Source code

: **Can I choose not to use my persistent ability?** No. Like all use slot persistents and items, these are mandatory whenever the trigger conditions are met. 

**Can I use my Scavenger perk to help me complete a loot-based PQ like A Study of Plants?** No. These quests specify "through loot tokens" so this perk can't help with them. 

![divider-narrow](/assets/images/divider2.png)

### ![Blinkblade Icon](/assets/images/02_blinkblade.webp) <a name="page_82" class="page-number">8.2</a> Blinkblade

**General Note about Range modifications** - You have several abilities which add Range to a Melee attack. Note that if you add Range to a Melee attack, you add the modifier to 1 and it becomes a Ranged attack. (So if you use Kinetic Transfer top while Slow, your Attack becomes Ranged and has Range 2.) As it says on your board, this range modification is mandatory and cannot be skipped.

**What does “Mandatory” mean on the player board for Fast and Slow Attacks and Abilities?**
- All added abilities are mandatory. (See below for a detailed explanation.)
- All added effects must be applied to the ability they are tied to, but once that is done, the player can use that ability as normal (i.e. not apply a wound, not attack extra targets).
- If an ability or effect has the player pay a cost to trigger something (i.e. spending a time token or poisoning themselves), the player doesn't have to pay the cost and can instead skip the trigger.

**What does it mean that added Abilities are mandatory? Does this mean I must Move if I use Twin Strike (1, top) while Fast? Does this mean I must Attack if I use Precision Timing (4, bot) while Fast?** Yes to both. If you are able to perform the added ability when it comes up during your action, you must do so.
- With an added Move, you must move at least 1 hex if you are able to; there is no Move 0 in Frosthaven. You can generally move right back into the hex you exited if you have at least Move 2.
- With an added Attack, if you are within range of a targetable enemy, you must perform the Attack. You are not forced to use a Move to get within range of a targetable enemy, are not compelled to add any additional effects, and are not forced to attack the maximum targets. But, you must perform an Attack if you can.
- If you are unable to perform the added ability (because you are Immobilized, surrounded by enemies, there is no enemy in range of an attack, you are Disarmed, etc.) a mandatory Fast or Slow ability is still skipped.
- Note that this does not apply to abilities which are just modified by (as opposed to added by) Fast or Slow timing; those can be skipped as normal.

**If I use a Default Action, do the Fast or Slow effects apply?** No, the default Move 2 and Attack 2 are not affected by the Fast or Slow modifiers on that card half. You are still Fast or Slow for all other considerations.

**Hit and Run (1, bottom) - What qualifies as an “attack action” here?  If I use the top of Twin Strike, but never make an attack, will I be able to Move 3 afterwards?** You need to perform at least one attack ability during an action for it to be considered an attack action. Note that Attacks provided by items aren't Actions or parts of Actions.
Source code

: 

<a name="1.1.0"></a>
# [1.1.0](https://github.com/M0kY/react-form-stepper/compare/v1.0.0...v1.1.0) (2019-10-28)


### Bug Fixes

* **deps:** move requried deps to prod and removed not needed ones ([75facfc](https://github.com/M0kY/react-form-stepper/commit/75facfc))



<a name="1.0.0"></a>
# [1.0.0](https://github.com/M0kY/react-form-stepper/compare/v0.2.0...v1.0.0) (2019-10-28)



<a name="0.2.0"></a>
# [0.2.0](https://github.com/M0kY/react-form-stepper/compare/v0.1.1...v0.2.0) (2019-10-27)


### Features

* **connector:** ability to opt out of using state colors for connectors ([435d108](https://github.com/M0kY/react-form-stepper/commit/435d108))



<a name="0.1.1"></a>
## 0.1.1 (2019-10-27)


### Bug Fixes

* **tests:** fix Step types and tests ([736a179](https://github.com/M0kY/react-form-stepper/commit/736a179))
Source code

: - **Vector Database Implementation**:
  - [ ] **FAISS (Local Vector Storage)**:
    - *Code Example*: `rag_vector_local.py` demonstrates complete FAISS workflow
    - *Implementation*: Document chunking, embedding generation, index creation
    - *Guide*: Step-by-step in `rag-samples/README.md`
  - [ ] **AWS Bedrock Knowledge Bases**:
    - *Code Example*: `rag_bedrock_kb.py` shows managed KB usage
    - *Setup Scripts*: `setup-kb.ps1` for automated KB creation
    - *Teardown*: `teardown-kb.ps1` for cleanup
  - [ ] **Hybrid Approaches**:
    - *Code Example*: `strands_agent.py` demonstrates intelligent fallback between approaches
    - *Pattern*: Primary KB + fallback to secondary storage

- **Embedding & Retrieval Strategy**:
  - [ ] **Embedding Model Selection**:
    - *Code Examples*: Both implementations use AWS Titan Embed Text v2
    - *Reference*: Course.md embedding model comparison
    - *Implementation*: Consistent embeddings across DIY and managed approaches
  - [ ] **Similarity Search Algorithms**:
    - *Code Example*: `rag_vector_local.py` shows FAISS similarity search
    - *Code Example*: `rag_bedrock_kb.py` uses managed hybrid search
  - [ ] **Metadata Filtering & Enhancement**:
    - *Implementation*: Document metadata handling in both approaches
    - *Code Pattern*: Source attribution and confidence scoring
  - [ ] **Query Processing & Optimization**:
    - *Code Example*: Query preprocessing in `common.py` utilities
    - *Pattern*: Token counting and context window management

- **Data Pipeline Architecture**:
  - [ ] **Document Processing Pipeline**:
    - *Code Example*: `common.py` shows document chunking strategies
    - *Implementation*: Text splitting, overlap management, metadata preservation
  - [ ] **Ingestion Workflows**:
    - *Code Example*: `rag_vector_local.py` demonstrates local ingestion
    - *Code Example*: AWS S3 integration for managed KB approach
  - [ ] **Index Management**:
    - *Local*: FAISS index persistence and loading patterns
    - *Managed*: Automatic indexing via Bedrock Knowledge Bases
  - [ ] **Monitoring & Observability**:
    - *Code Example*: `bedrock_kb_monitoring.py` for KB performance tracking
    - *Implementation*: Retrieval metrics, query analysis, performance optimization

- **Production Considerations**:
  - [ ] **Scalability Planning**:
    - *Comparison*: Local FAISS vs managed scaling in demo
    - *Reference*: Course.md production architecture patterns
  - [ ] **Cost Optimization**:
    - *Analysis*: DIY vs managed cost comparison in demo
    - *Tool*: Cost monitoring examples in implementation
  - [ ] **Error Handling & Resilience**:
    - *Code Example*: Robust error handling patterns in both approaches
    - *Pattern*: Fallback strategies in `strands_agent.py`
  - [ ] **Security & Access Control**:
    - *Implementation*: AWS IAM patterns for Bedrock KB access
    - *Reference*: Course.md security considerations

● **Exercise brief**
Copy the lines of the first item that run from the line containing "Attacks and Abilities?**" through the line containing "- If an ability", including both of those lines.

● **Solution to the exercise**
**What does “Mandatory” mean on the player board for Fast and Slow Attacks and Abilities?**
- All added abilities are mandatory. (See below for a detailed explanation.)
- All added effects must be applied to the ability they are tied to, but once that is done, the player can use that ability as normal (i.e. not apply a wound, not attack extra targets).
- If an ability or effect has the player pay a cost to trigger something (i.e. spending a time token or poisoning themselves), the player doesn't have to pay the cost and can instead skip the trigger.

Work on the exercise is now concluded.